Eh già, la 'politica spettacolo'. Di questa robaccia abbiamo fatto indigestione negli ultimi vent'anni, ovunque e soprattutto nei talk show la cui audience si è dimezzata, come dimezzata, o quasi, è la partecipazione al rito fondativo della democrazia, il voto, cosa che dovrebbe far meditare i nostri uomini politici, vecchi e nuovi.

Renzi, 'il nuovo', è la copia sbiadita dell' 'ex nuovo', Silvio Berlusconi. Come lui gioca tutto sull'immagine (ma quale immagine? Assomiglia a 'mister Bean' e ha gli occhi sfuggenti da serpente) come lui è supponente, arrogante, prepotente.

Ma fra 'il nuovo' e l' 'ex nuovo' c'è una fondamentale differenza, almeno all'origine. Anche se era stato il sodale economico di Bettino Craxi, considerato il principale responsabile del marciume della cosiddetta Prima Repubblica, Berlusconi, quando nel 1994 'scese in campo', un fattore di novità effettivamente lo rappresentava: non veniva dalla politica, ma dal mondo imprenditoriale. Io stesso, che pur non l'ho mai amato, scrissi sull'Europeo un articolo che diceva sostanzialmente: invece di fare come gli Agnelli che in Parlamento mandano i loro scherani, per la prima volta un imprenditore ci mette la faccia in prima persona, di economia dovrebbe intendersene, vediamolo alla prova. Poi Berlusconi è diventato l'attore principale di quel 'teatrino della politica' che tanto affettava di disprezzare e la prova è stata disastrosa. Sfido chiunque ad affermare che l'Italia dal 1994 al 2008 (quando interviene una crisi internazionale che rende poco valutabile la responsabilità dei politici italiani), in cui Berlusconi ha governato per una decina d'anni, sia migliorata di un ette.

La carriera di Matteo Renzi, che è in politica dal 1996, da quando aveva 22 anni, è stata tutta interna agli apparati di partito (e che sia il Ds o un'altro ha poca importanza) e si è consumata attraverso le consuete lotte, oscure, feroci, degradanti, a volte truffaldine. Renzi dice: «Siamo all'ultima spiaggia». Ma chi ci ha portato a questa spiaggia se non quella partitocrazia cui lui appartiene a pieno titolo? Ha ragione Grillo quando, nel famoso 'streaming', dice «Tu sei giovane ma sei già un vecchio».

Alla volte qualche lettore mi chiede perchè io prenda tanto a cuore le vicende dei Talebani afgani.

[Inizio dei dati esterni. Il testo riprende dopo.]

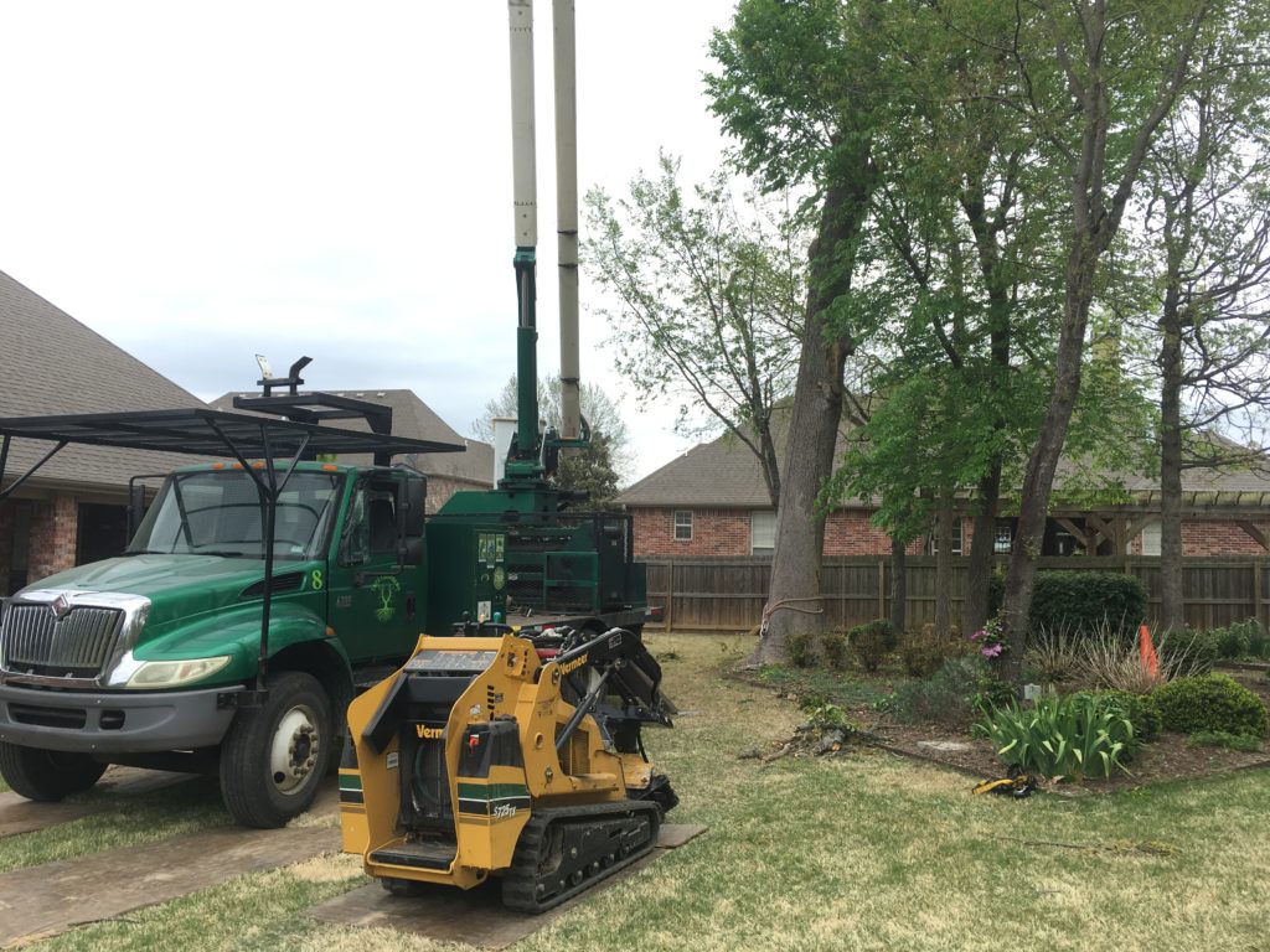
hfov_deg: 61.7
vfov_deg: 48.2
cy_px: 476
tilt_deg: +5.3
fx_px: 1064
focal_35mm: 29
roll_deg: -1.2
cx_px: 635
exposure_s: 1/373
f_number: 2.2
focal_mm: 4.15
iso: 25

Premesso che nei Talebani difendo l'elementare diritto di un popolo, o di parte di esso, a resistere all'occupazione dello straniero, comunque motivata, del loro mondo ciò che mi attrae è che quello che conta è il coraggio, fisico e morale, e che il prestigio si conquista con le azioni, non perchè ci si è messi una mano in tasca.